#### SUPPLIED PASSAGE
- Based on: Motu Patlu
- Country of origin: India
- Original language: Hindi
- No. of seasons: 2
- No. of episodes: 52

Production
- Running time: 22 minutes
- Production company: Cosmos Maya

Original release
- Network: Amazon Prime Video
- Release: 4 May 2018

= Inspector Chingum =

Inspector Chingum is an Indian 3D animated television series produced by Cosmos-Maya that premiered on 4 May 2018, on Amazon Prime Video. It is a spin-off of the show Motu Patlu.

Inspector Chingum was Cosmos-Maya's second show which premiered on online platforms before television channels, the first being Selfie with Bajrangi.

The show was televised on Hungama TV from 29 April 2019.

The series has 52 episodes across 2 seasons.

==Characters==
- Inspector Chingum – He is the police inspector of the district 'Shantiwood'. He has a strong south Indian accent. He is often seen riding a bike. He loves his job and is a strict but extremely kind fellow. He is seen wearing a Khaki uniform for work.
- Hera and Pheri – They are the two cowardly constables who just handcuff the thieves after Inspector Chingum catches them. At times Pheri is seen to have a weak memory. This can be seen when he calls different restaurants and orders different dishes instead of ordering dosa from dosa Anna. They both wear Khaki uniforms.
- Khabrilaal – He is a friend of Inspector Chingum and can talk to animals and birds. He often helps Inspector Chingum via his agents that are spread all throughout the city.
- No baal – He is the local and main villain of the show who invades Shantiwood. He owns an institute named Crime University that train and turn people into professional criminals. He is often seen to have an intense amount of hatred for Shantiwood and Inspector Chingum and will do anything to get rid of them.
- Ek baal - He is one of the three most trusted goons of No Baal. He is the shortest among the three, but also the cleverest and most talkative one. He wears a red outfit consisting of a red shirt and pajama.
- Do baal - He is another one of the three most trusted goons of No Baal. He is taller than Ek Baal but is shorter than Teen Baal. He wears a green outfit consisting of a green shirt and pajama.
########
#### RECORDED INFORMATION
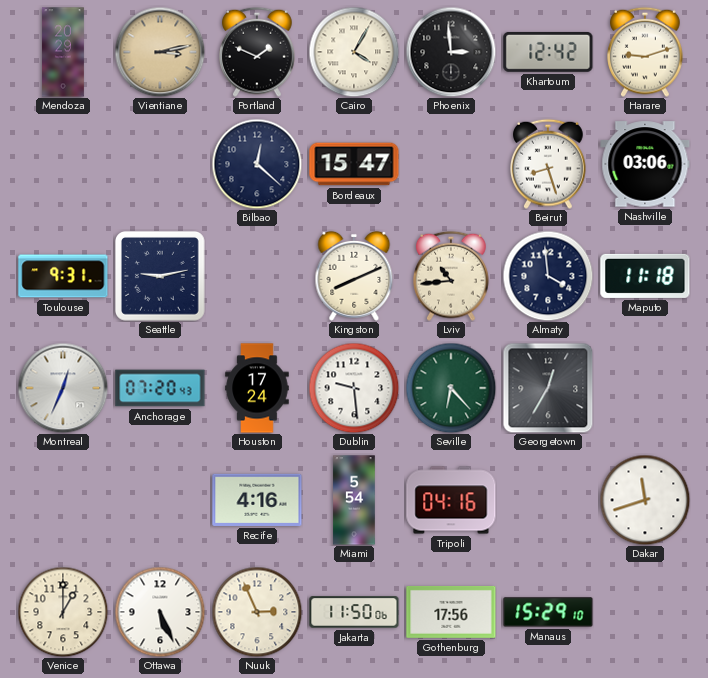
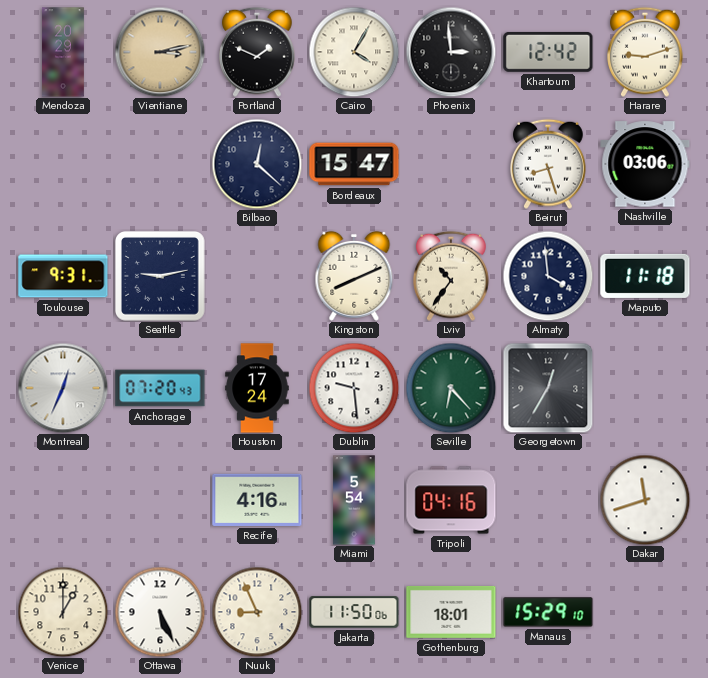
Lviv: 10:44 -> 10:36
Nuuk: 2:56 -> 8:56
Gothenburg: 17:56 -> 18:01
########
### [PROBLEM TO SOLVE]
Pick up the Inspector Chingum article after its last line and keep writing it.

### [TASK OUTPUT]
- Teen Baal - He is the tallest goon among the three most trusted goons of No Baal. He wears a blue outfit consisting of a blue shirt and pajama. He's often ignored and has the least importance among the three.
- Bozo - He is Inspector Chingum's pet dobermann dog and police dog as well. He's very intelligent and has proven himself to have an excellent physique. This is seen when in an episode, he becomes the goalkeeper for Shantiwood's football team.
- Dosa Anna - He is the man who helps Chingum at times when he's totally overwhelmed by his opponent. He cooks various types of dosa and sends it to Inspector Chingum. This gives him the power (super powers) to fight criminals.
- Dr. Bigadu - He is an evil scientist, much like the evil counterpart of Chatur, who works for No Baal. He often invents such things that wreak havoc in Shantiwood.
- Superstar Chocolate - He is the superstar of Shantiwood and a great friend to Inspector Chingum. He often enters the scene with dances and it at times helps Chingum to get past tough villains.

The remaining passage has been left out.